Crépuscule irlandais tire sa puissance d'analyse d'une étonnante construction en échos. Explorant les liens filiaux, ce roman plonge le lecteur dans les chatoiements d'une écriture pleine de rage, de fièvre, de mélancolie, de détresse, de sensibilité, de saveurs et de drôlerie. Surtout, glissant avec aisance d'une voix à l'autre, d'une langue orale et populaire à une autre, irisée de lyrisme et de poésie (notamment dans la description charnelle de la terre-mère), Edna O'Brien sait donner une allure tournoyante à son récit grâce à l'emprunt de multiples formes d'écriture : flux de pensées, souvenirs, journal et lettres... Autant de viatiques pour dire l'amour ineffable d'une mère et d'une fille d'Irlande.


  • La revue de presse Astrid Eliard - Le Figaro du 21 octobre 2010

Dans Crépuscule irlandais, la romancière irlandaise Edna O'Brien nous emmène bien au-delà de son île natale, dans une terre que toutes les femmes connaissent : les relations mère-fille...
Dans la correspondance de Dilly - O'Brien a intégré dans ce roman les lettres de sa propre mère -, on retrouve ce mélange d'amour et d'ingratitude, de lucidité et d'ignorance, de fierté et d'incompréhension. Ces mots, parfois doux, parfois très durs - notamment envers la carrière d'écrivain d'Eleanora -, forment une barrière qui séparera à jamais la mère de la fille. «Si je te demande quelque chose, te fâche pas : on peut être enterrées au même endroit ?» «Ça fait mal cette façon que t'as d'être si distante, toujours à courir loin de nous, à courir et courir, vers où ? On a la lèpre ou quoi ?» O'Brien restitue ces mots avec une sincérité qui vous broie les entrailles.

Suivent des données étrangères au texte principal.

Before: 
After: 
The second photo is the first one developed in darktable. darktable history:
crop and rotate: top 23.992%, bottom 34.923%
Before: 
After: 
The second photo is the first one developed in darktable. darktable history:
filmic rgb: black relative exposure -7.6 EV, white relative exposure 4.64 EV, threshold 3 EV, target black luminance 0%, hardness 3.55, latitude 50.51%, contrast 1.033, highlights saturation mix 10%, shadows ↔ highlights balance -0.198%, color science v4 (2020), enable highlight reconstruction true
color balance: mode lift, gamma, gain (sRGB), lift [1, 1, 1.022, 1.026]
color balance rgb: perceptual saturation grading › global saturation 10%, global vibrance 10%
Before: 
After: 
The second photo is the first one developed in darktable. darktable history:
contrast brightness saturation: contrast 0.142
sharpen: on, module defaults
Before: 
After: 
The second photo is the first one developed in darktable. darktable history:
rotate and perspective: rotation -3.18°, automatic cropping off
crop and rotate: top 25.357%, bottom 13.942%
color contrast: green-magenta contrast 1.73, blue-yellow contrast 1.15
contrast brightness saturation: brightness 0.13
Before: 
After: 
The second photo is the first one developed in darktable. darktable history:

  • La revue de presse Christine Ferniot - Télérama du 25 septembre 2010

Dilly, Eleanora, Edna, trois femmes dans un miroir, portées par l'amour et le désir de liberté. Crépuscule irlandais n'est pas une autobiographie déguisée, mais un magnifique roman personnel et universel. Il évoque l'amour maternel, ses incompré­hensions inévitables, ses renoncements, sa générosité. Il parle aussi du poids de la morale et de la création littéraire qui peut vous sauver la vie.